Only lines containing "Switches" belong in the answer, each copied from the entries below.

Data extracted from a collection
+ + + + +

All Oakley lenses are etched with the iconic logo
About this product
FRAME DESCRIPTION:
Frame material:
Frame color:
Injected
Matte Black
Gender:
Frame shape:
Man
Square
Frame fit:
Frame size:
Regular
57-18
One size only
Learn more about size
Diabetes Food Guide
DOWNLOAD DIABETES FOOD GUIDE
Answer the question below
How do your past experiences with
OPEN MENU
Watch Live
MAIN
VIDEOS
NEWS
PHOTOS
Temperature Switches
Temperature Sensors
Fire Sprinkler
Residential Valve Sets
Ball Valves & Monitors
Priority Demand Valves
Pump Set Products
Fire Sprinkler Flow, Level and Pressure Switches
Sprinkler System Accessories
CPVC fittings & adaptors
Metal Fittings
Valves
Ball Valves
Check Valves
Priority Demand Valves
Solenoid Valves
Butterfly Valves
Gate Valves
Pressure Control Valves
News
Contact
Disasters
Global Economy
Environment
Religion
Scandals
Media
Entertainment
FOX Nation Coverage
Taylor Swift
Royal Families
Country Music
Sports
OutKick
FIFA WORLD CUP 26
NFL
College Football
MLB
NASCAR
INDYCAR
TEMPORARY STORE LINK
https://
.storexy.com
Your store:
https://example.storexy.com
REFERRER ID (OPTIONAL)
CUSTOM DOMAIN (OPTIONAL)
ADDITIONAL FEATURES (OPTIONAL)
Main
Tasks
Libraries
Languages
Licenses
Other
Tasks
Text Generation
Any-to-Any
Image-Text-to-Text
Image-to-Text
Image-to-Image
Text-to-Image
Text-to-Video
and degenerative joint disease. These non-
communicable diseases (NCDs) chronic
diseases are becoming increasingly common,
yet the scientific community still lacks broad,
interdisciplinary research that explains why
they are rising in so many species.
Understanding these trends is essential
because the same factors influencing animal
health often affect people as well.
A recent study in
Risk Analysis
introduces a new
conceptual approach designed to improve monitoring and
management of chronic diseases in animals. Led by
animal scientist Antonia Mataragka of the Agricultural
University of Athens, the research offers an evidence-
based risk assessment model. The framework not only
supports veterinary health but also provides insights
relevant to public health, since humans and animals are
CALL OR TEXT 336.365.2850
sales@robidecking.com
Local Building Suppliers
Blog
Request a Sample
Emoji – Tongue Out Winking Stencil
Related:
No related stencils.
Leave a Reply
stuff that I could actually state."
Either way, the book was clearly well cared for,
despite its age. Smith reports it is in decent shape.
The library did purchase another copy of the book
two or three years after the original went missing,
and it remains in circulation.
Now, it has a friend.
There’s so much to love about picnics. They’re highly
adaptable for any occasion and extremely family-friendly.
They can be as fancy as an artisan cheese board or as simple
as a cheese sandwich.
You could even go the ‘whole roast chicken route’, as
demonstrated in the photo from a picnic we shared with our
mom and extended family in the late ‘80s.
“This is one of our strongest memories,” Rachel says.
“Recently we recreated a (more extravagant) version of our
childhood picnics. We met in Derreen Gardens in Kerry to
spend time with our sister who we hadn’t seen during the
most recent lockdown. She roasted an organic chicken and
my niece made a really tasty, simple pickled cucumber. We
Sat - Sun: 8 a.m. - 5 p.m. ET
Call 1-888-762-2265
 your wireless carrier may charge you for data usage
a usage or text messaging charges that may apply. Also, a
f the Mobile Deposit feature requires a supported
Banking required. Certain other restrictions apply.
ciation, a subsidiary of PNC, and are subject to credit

+ + + + +

§ Answer below:
Temperature Switches
Fire Sprinkler Flow, Level and Pressure Switches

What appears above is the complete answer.